Eveil
Wampa était une lionne vaillante et intrépide. Rien ne lui faisait peur. Elle avait toujours fait face au danger et s'était toujours défendue férocement contre ses ennemis. Jamais elle n'avait abdiqué, ce qui lui avait valu plus tard, quelques cicatrices indélébiles.
Pourtant, il arriva une période dans la vie de Wampa où elle se serait volontiers immédiatement allongée sur le dos, en signe d'allégeance, à la minute même où elle se serait trouvée en présence d'un dangereux prédateur - si par mégarde elle avait laissé cette dernière hypothèse devenir réalité - : la période bénie de sa maternité.

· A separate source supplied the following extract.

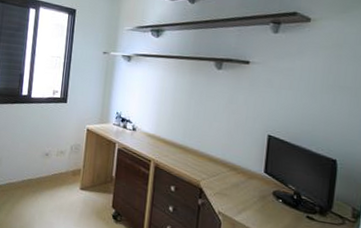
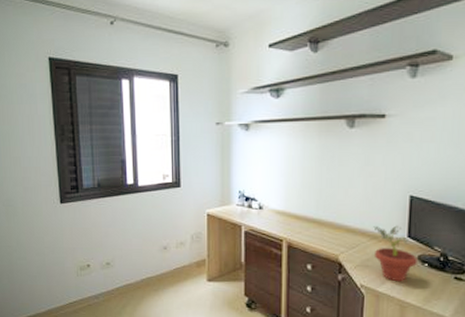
potted plant: none [233,158,273,214] -> present [373,225,417,282]

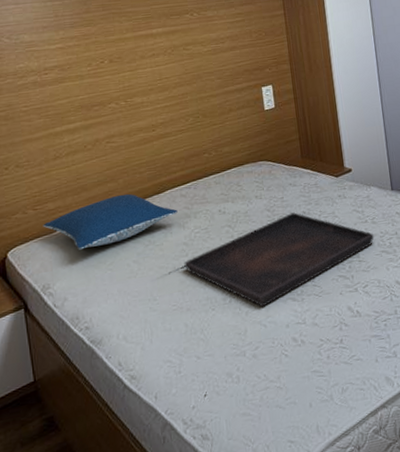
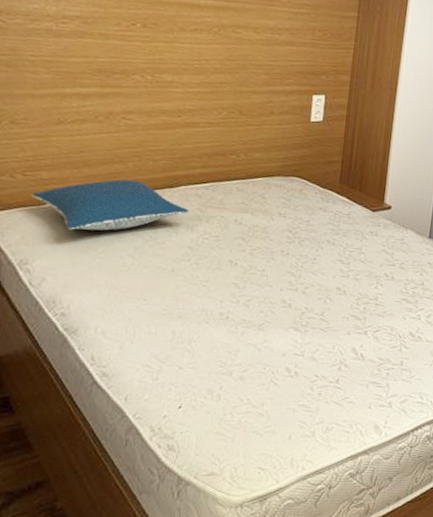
serving tray: present [184,212,375,307] -> none [184,239,399,331]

Car dès la minute où elle devint mère, Wampa laissa de côté sa nature aventureuse et guerrière pour laisser place à son amour maternel. Dès lors, la jeune lionne connut un sentiment qu'elle avait toujours ignoré jusqu'à ce jour : la peur. Oh ce n'était pas pour sa vie qu'elle craignait, mais pour celle de son petit, qu'elle emmenait partout, sauf lorsqu'elle chassait, évitant soigneusement cependant, les parcours dangereux de jadis. Elle tremblait pour lui, chaque fois qu'elle apercevait un danger ou simplement le sentait venir. Alors ses yeux devenaient deux fentes d'où perçaient des rayons fulgurants, des rayons d'or qui irradiaient avec une telle puissance, qu'ils auraient presque pu terrasser dix ennemis. Pour sauver son petit, Wampa aurait tué un éléphant ! Toutefois, se sachant perdue, la lionne digne et courageuse aurait abdiqué toute fierté et se serait soumise et offerte pour sauver son petit.
Dans l'intimité de sa caverne, Wampa n'était guère différente des mères gazelles ou des mères zèbres. Elle léchait son petit avec la même tendresse, le couvait avec autant d'amour. Dans ces moments-là, elle aurait paru parfaitement inoffensive à quiconque aurait pu les observer, son lionceau et elle. Parce que Wampa savait, comme le savent toutes les mères de toutes les races et de tous les pays à propos de leurs petits, que pour bien grandir, un lionceau a autant besoin d'attention et de tendresse que de lait. Alors elle le bichonnait son petit, inlassablement, fièrement, tendrement. Elle le couvait du regard et ne s'arrêtait que pour dormir, après que lui-même se fut endormi. Et puis, le lendemain, au lever du jour, elle l'emmenait à travers la savane, le guidait jusqu'au point d'eau où il pourrait se désaltérer.
Quand il fut en âge de quitter la mamelle, elle l'emmena avec elle à la chasse et lui apprit l'art de guetter une proie puis de la courser et enfin de l'attaquer. En agissant ainsi, elle savait qu'elle offrait à son fils le code et les armes nécessaires à sa vie de lion, tout en étant consciente du fait qu'elle le perdrait un jour, que bientôt il deviendrait une bête adulte, qu'il serait chasseur à son tour et qu'il tracerait son propre sillon à travers la savane. Mais ainsi était la vie : on enfantait, puis on apprenait la vie à ses petits, lesquels devenaient grands, enfantaient à leur tour, et ainsi de suite jusqu'à l'éternité.
Un jour, Wampa se réveilla plus tard que son petit et découvrit qu'il n'était pas à ses côtés. Elle le chercha toute la journée, l'oeil inquiet et malheureux mais avec l'instinct nostalgique que ce moment était tout à fait naturel. Car c'était le moment de l'éveil, l'éveil du petit à la vie, celui qui fait qu'il n'est plus tout à fait un petit mais qu'il a déjà un pied dans sa vie d'adulte, qu'il a déjà fait un pas vers son avenir.
A la tombée de la nuit, Wampa vit son fils revenir, portant fièrement son butin dans sa gueule. Alors son regard s'alluma de nouveau et le couvrit d'une tendresse nouvelle : celle de la mère fière d'avoir fait de son petit un adulte indépendant et libre.